Rosenborg: No frio de Trondheim, mandava Nils Arne Eggen

I’ll hand them that, Real Madrid, they tried. Quando os merengues chegaram ao estádio Lerkendal, talvez nem soubessem que ali, já a dois passos do Ártico, na mesma cidade que os vikings tinham considerado a capital da sua Noruega, reinava agora alguém da mesma estirpe combativa e de espírito encharcado em esperteza e audácia.

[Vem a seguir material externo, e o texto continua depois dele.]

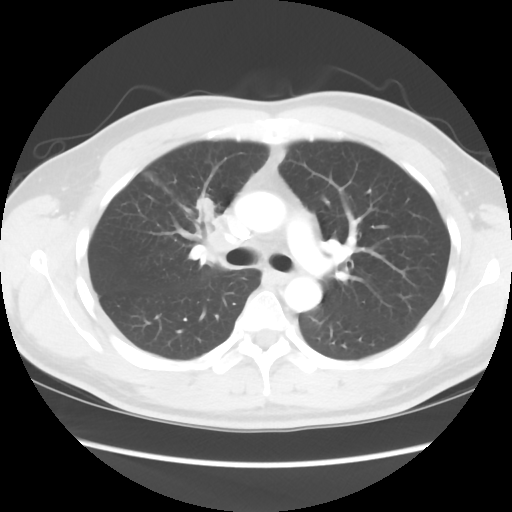
Chest CT, one axial slice. Slice 60 of 80 in the series (ordered by position). 120 kVp. Lung window (W 1500 / L -600 HU). 512 × 512 image matrix, field of view 360 × 360 mm. Patient: male, 35 years. From the clinical record (not read from this slice): clinical TNM (as recorded): T1c N1 M1b.
Outlined on this slice (rectangle marked by the reading radiologist):
- lung tumour (recorded histology: adenocarcinoma): bounding box [x1, y1, x2, y2] px = [195, 194, 236, 262]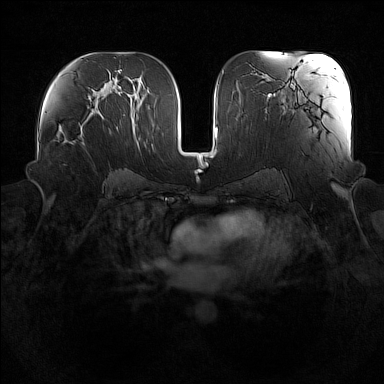
Breast MRI (dynamic contrast-enhanced), one axial slice. Slice 86 of 160 in the series (ordered by position). Dynamic contrast-enhanced series, time point 2 of 7 at this slice position (early post-contrast). 1.5 T. TE 1.8 ms, TR 5 ms. 1 mm slice thickness. 384 × 384 image matrix, field of view 360 × 360 mm. Female patient.
Annotated regions visible in this slice (semi-automatically segmented with operator editing):
- enhancing-tissue mask used for the functional tumour volume (all voxels passing the contrast-enhancement thresholds inside the analysis volume; usually the tumour): bounding box [x1, y1, x2, y2] px = [68, 120, 86, 145]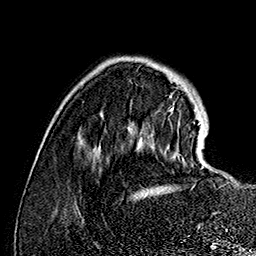
Breast MRI (dynamic contrast-enhanced), one axial slice; slice 35 of 160 in the series (ordered by position); cropped to one breast; dynamic contrast-enhanced series, time point 2 of 7 at this slice position (early post-contrast); 1.5 T; TE 2.8 ms, TR 5.4 ms; 1 mm slice thickness; 256 × 256 image matrix, field of view 180 × 180 mm. Female patient.
Annotated regions visible in this slice (semi-automatic segmentation, software-assisted and operator-edited):
- enhancing-tissue mask used for the functional tumour volume (all voxels passing the contrast-enhancement thresholds inside the analysis volume; usually the tumour): box from (x=170, y=109) to (x=204, y=168) px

Nils Arne Eggen já tinha consolidado o poder interno e estava agora a desbravar a Europa, na procura do desconhecido para o futebol nórdico. Nunca uma equipa escandinava foi tão consistentemente presença na Liga dos Campeões: com Eggen, o Rosenborg participou 11 vezes na fase de grupos, oito delas de forma consecutiva, enquanto ia passeando em casa – a partir de 1992, foram treze campeonatos de rajada.

Prevalecendo a matriz nacional na construção do plantel, poderíamos individualizar mas seria um contrasenso na percepção do todo. Eggen tinha as suas ideias bem vincadas de como se jogar futebol, as mesmas que possibilitaram ao ímpeto viking a chegada ao Novo Mundo muito antes de qualquer europeu: em frente, ao ataque e sem medo, exaltando as forças individuais como forma de combater as fraquezas colectivas.

O Real Madrid, a precisar dum ponto para garantir a qualificação naquela fase de grupos 1997/98, chegou descontraído ao bairro Rosenborg, encantado pela neve e pelo cenário pitoresco. Em Madrid tinha aplicado chapa quatro e Jupp Heynckes aproveitaria até para estrear na comitiva um menino chamado Iker Casillas, que faria as vezes de suplente a Cañizares. Só que Hierro, Raúl e Morientes estavam mais habituados à temperança mediterrânica e a coisa descambou: Eggen, no seu 4-3-3 de eleição, passou o futuro campeão europeu a ferro, tendo sido essa a única derrota da caminhada. Eles realmente tentaram, dizia ele surpreendido no final.

O carisma tornou-se parte da sua lenda. A forma como se impunha naturalmente num balneário e se fazia ouvir. As ideias fluíam-lhe então pelo intelecto aguçado, moldado por outros grandes da bola: Nils Arne Eggen não tinha sido um jogador por aí além, apesar de fazer parte do primeiro Rosenborg vencedor de Taça (1960 e 64) e depois do primeiro campeonato (1967). Preferencialmente como lateral-direito, o seu papel resumia-se a complemento de outros mais dotados tecnicamente como Odd Iversen, o goleador-mor.

Esse primeiro título é ganho sobretudo pela associação criada entre Iversen e o municiador Harald Sunde – juntos, fizeram 39 golos dos 62 golos da equipa. Mas Eggen foi, ainda assim, importante o suficiente para ser totalista. O obreiro desses sucessos foi Knut Naess mas o tempo vai impondo certos limites que desgastam as relações humanas. Era preciso mudar e chamar alguém de pulso firme, que recuperasse o controlo do balneário.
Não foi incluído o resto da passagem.